Ia menambahkan, perhatian pihak suasta dan pengusaha di Sulses juga sangat baik untuk pengembangan Sapi Bali. “Mereka mau jadi orangtua angkat terhadap kelompok-kelompok yang baru berkembang,” ujarnya.
Bakal calon bupati Gianyar dari PDIP ini memberi apresiasi yang tinggi kepada Pemerintah, swasta dan kampus yang yang memberi perhatian besar pada pengembangan sapi Bali. “Selaku Ketua Komisi IV DPRD Bali yang membidangi masalah kesejahtraan rakyat, dan sekaligus sebagai Ketua Pansus Sapi Bali, saya angkat topi dengan perhatian pemerintah dan kalangan kampus dan swasta di Sulsel.
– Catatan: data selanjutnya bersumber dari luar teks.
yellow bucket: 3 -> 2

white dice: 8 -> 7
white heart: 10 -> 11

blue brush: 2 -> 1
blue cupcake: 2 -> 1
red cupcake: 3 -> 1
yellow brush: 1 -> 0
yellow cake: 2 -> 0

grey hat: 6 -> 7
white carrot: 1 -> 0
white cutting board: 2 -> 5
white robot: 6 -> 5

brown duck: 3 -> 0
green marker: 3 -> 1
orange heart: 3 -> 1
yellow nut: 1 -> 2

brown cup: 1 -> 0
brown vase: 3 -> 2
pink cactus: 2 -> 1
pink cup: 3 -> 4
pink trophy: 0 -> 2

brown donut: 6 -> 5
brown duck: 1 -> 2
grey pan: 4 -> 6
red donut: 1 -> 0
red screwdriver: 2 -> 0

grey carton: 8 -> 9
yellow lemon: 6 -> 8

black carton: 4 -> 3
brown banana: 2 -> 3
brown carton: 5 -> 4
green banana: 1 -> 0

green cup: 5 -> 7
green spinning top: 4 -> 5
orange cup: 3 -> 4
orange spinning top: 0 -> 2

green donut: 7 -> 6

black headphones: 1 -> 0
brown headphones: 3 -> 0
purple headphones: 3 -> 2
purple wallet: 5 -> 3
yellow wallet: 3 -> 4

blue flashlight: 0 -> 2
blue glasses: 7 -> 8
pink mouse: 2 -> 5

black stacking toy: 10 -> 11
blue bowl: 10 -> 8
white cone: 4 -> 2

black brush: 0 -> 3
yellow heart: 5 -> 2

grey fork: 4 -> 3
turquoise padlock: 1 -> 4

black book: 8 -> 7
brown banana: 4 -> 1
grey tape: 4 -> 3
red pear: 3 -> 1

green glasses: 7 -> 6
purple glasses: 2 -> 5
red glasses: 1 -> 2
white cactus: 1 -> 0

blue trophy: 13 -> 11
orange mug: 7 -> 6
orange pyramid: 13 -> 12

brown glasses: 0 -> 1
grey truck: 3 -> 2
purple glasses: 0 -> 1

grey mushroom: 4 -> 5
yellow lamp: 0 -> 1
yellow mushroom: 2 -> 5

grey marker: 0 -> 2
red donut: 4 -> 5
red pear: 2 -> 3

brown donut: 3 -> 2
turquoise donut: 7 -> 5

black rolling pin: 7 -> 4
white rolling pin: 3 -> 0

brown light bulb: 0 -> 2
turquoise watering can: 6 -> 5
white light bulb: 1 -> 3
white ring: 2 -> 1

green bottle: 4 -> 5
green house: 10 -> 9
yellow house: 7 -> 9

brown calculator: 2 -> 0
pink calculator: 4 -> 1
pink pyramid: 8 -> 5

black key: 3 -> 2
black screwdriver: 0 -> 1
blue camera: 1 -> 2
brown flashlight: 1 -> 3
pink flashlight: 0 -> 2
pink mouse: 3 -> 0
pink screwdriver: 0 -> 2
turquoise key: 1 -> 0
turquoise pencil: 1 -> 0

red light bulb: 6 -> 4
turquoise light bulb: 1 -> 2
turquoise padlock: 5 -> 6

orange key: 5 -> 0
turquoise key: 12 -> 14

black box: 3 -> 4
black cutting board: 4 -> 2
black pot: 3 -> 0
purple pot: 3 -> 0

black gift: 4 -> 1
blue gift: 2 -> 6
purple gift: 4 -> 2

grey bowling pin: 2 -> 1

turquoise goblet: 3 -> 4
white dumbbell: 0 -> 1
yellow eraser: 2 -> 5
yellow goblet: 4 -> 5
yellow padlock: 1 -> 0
Saya berharap di Bali terjadi hal yang sama,” ujar Parta.
Politisi vokal ini berharap pemerintah daerah di Bali lebih serius memerhatikan pengembangan dan pengelolaan Sapi Bali. Parta juga meminta Universitas Udayana (Unud) melakukan penelitian terhadap Sapi Bali sebagaimana yang dilakukan Unhas. Ia sangat menyayangkan kebutuhan daging sapi untuk hotel dan restoran di Bali justru diimport, karena daging sapi kalah kualitas.
“Ada ribuan hotel dan restoran di Bali yang setiap tahun menghabiskan daging sampai 600 ton. Kenapa semuanya diimport. Unud harusnya mengikuti langkah Unhas agar membuat daging sapi Bali menjadi lembut dan empuk,” tegas Parta.